_Teks yang diberikan_

OLEH: Abd. Rahman Hamid, Dosen Sejarah UIN Raden Intan Lampung
Peristiwa politik tidak selalu berdampak bagi semua aspek kehidupan manusia. Pasca Perang Makassar (1666-1669), ambil contoh, budaya bahari di kalangan pedagang Wajo justeru semakin berkembang. Ini ditandai oleh kodifikasi hukum pelayaran dan perniagaan pada 1 April 1676 atas inisiatif Amanna Gappa. Ini merupakan hukum laut pertama dalam sejarah Indonesia dan kedua di Asia Tenggara setelah Undang-undang Laut Melaka abad ke-15.
Siapa sesungguhnya Amanna Gappa? Nama lengkapnya La Patello’ Amanna Gappa. Sebelum menjadi matoaWajo yang ketiga, ia tinggal di Ujung Pandang sebagai pelaut dan pedagang. Pengangkatannya sebagai matoa dilandasi oleh dua pertimbangan. Pertama, memiliki pengetahuan dan pemahaman yang luas mengenai cara berlayar dan berniaga. Kedua, mempunyai banyak pengalaman dalam menerapkan hukum pelayaran dan perniagaan (Abidin 1979).

Entri dataset:
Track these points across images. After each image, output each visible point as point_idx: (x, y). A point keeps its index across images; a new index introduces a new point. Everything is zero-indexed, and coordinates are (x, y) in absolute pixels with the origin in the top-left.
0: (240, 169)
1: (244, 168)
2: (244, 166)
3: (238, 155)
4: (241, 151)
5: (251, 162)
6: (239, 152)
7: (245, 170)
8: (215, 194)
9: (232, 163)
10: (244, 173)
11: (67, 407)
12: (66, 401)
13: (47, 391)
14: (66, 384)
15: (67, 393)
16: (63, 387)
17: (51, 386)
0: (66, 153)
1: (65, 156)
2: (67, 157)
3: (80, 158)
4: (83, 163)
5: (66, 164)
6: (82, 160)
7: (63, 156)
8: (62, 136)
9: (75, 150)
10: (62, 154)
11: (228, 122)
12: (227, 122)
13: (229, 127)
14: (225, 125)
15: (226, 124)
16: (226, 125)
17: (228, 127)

--

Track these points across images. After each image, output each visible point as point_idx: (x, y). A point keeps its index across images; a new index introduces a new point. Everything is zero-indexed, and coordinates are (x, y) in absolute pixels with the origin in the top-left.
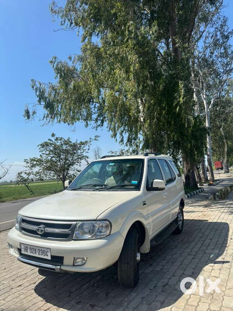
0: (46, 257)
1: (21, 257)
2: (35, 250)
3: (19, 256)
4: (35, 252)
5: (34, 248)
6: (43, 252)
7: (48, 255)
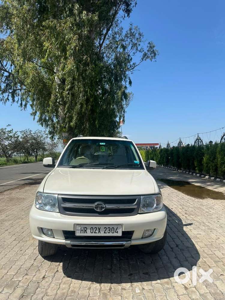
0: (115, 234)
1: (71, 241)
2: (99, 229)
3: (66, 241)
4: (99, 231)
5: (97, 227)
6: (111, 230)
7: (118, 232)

--

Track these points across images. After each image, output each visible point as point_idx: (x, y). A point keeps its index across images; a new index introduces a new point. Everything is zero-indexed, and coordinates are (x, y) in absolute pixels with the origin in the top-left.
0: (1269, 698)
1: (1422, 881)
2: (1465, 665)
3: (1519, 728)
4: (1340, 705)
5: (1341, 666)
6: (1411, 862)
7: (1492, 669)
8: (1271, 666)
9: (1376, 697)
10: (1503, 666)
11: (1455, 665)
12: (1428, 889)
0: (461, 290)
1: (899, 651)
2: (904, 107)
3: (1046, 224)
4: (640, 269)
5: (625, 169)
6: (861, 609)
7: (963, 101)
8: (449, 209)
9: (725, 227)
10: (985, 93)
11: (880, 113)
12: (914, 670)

_Tugas_
[1] Ringkaslah paragraf dalam teks tentang Amanna Gappa yang diawali "Peristiwa politik tidak selalu" dengan tetap mempertahankan fakta-fakta utamanya.
[2] Terjemahkan kalimat "Peristiwa politik tidak selalu berdampak bagi semua aspek kehidupan manusia." dari teks tentang Amanna Gappa ke dalam bahasa Inggris.
[3] Teruskan teks tentang Amanna Gappa, dimulai sesudah kalimat terakhir yang ditampilkan.
Entri-entri tersebut merupakan bahan tersendiri yang terpisah dari teks.

_Jawaban berurutan_
[1] Peristiwa politik tidak selalu memengaruhi semua aspek kehidupan manusia. Setelah Perang Makassar (1666-1669), budaya bahari pedagang Wajo justru makin berkembang. Perkembangan ini ditandai oleh kodifikasi hukum pelayaran dan perniagaan pada 1 April 1676 atas prakarsa Amanna Gappa. Hukum tersebut menjadi hukum laut pertama dalam sejarah Indonesia dan yang kedua di Asia Tenggara setelah Undang-undang Laut Melaka abad ke-15.

[2] Political events do not always have an impact on every aspect of human life.

[3]
Dalam tradisi politik lokal, jabatan matoa diperuntukan bagi orang-orang yang memiliki kualitas pribadi unggul, karena ia kelak menjadi teladan bagi semua orang yang dipimpinnya. Calon matoa harus mampu berlaku jujur dan adil dalam kehidupan pribadi dan bermasyarakat. Ia baik hati dan penyayang kepada sesama manusia. Cakap berbicara dan memiliki budi pekerti yang baik dan bijaksana. Yang juga tidak kalah penting, dia berasal dari keluarga baik. Dia pandai dalam urusan hukum adat dan kebiasaan. Calon matoa harus menghormati harkat dan martabat manusia (Abidin 1979:9).
Peranan matoa sangat penting dalam perdagangan. Tidak ada orang yang boleh menawar harga barang lebih tinggi dari dia. Matoa berhak ikut dalam pembelian orang lain. Dan, hanya setelah barang-barang terjual barulah penjual mendatangi dan menawari matoa pembagian hasilnya. Matoa boleh memberikan barang dagangan hingga 100 real sebagai komisi untuk kapten kapal dan menjualnya atas nama matoa dengan ketentuan bahwa yang bersangkutan menyerahkan keuntungan kepada matoa. Bila ada yang cepat membeli atau menjual barang sebelum dilihat oleh matoa, maka dia harus memberi tahu kepada matoa dan membagi dua keuntungannya (Noorduyn 2009).
Hukum Laut Amanna Gappa
Hukum laut ini terdiri atas 21 pasal yang mengatur enam soal penting yaitu: sewa perahu, cara membawa perahu, syarat menjadi nakhoda, cara dan kode etik berniaga, cara penyelesaian konflik, sistem bagi hasil, dan penyelesaian utang-piutang.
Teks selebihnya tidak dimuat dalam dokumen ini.